Un paio di anni fa il Municipio castellano pubblicò sui media un articolo volto alla ricerca di persone a conoscenza di quei fatti. Alla conferenza stampa di presentazione erano peraltro presenti due discendenti dei soldati di stanza a Castello: il figlio del caporale Aldo Crivelli e il nipote di Giovanni Peverelli. Ricordi che oggi compongono intere pagine di storia, come quelle che riportano la presenza di un altro fortino scendendo da Coldrerio verso la zona Pobbia, sulla strada che incrocia il ponte ferroviario. Opera che però venne sepolta dai lavori di costruzione dell'aerea di servizio autostradale.
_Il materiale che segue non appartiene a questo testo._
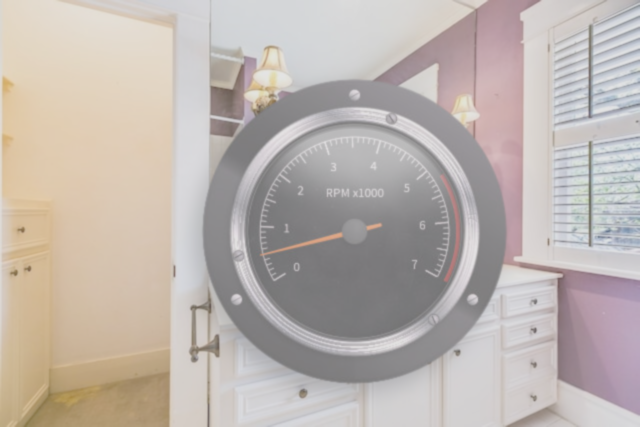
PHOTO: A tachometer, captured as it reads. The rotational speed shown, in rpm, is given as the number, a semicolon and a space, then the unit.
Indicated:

Il fortino di Obino era quindi integrato in un più ampio dispositivo militare adibito allo scopo primario di osservazione e di rallentamento di possibili attacchi di forze straniere e quindi di informazione dei comandi più arretrati, il più vicino era quello di Capolago.
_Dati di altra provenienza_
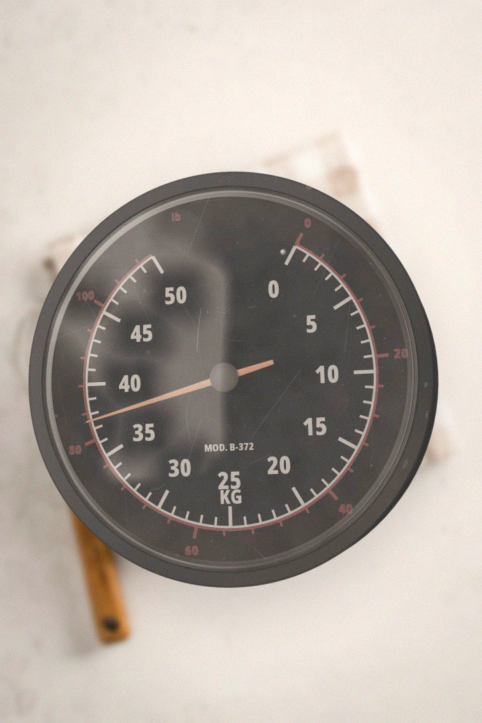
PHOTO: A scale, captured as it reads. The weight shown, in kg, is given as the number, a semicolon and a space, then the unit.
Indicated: 37.5; kg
'Di guardia sul ponte mentre l'Europa bruciava' è il titolo di uno dei capitoli, presenti nell'agile testo, curato da Edy Bernasconi, già ufficiale informatore del Reggimento ter 96: «In quel periodo sopra il cielo del nostro Paese si addensavano pesanti nubi a seguito degli eventi che stavano travolgendo il vecchio continente, nubi provenienti sia da nord, la Germania nazista, sia da sud, l'Italia di Mussolini, che non aveva mai nascosto l'ambizione di estendere il proprio territorio fino alla 'linea mediana delle Alpi'». Una 'piccola' storia dunque nella 'grande' storia, come indicato da Curzio Cavadini, già tenente colonnello e noto specialista di armi da fuoco: «Il compito per loro era di battere con un fuoco d'infilata la strada che da Morbio Superiore scendeva verso il ponte in ferro sul Breggia e falciare il nemico sul fianco nel tratto prima del ponte. Sostenendo con il fuoco il dispositivo di difesa ravvicinata, si cercava di sventare eventuali colpi di mano, impedire l'assalto e la conquista dei manufatti, per garantire il brillamento delle due opere minate, quali il moderno ponte in ferro e il vecchio ponte detto 'di Canaa' della tortuosa ex strada di Circolo nel fondovalle, costringendo l'avversario alle eventuali laboriose ricostruzioni sull'impervio attraversamento». Informazioni presenti nella pubblicazione e affiancate alle molte portate anche da Marco Talleri, ufficiale e autore di studi sulla difesa a sud del Ticino che ha portato alla catalogazione di 1'900 manufatti. Anche del Mendrisiotto che come ha ben ricordato il presidente del Consiglio di Stato e capo del Dipartimento delle istituzioni Norman Gobbi «è stata terra di fortificazioni e terra da difendere, storicamente interessante attraverso la nota visione strategica del generale Guisan».